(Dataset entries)
Start of Block

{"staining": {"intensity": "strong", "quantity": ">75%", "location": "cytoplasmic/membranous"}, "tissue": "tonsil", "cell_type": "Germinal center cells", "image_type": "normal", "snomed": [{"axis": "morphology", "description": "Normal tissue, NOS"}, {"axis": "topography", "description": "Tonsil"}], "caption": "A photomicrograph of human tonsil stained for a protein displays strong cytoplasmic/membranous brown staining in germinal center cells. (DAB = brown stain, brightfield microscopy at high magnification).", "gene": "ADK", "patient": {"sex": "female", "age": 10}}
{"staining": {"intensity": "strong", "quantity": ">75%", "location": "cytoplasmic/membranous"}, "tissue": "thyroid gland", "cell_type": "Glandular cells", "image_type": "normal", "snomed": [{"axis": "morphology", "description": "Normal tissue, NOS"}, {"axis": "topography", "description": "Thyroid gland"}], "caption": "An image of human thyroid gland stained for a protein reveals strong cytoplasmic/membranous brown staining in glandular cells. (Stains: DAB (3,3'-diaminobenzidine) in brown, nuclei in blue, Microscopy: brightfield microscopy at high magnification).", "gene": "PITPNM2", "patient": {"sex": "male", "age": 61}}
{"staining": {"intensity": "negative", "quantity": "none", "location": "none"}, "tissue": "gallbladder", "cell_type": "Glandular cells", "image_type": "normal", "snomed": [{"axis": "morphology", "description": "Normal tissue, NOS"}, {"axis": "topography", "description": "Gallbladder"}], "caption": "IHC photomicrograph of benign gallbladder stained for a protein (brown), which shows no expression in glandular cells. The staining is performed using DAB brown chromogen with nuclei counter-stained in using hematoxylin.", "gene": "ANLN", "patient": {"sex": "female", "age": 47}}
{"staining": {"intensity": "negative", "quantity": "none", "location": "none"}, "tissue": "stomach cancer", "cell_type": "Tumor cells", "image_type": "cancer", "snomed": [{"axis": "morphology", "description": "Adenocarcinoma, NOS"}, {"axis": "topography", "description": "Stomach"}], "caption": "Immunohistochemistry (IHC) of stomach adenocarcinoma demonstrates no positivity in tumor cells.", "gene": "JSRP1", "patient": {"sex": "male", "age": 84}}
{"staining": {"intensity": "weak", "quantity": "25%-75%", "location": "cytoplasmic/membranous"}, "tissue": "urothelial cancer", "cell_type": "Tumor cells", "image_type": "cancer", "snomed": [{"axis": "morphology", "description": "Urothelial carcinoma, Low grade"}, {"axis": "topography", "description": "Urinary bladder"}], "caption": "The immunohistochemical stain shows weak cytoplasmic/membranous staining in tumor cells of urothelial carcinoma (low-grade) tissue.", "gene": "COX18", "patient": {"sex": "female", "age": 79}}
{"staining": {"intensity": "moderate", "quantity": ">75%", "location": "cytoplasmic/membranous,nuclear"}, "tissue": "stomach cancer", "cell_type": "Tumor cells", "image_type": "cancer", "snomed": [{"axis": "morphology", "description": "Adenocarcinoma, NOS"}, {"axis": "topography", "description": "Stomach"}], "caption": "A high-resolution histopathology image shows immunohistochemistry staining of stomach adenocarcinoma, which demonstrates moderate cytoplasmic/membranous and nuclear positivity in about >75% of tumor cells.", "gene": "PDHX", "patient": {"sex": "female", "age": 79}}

End of Block

**EXERCISE OBJECTIVE:** Count the lines in the data that contain the string "Stomach", and give nothing but that number.

**WORKED SOLUTION:** 2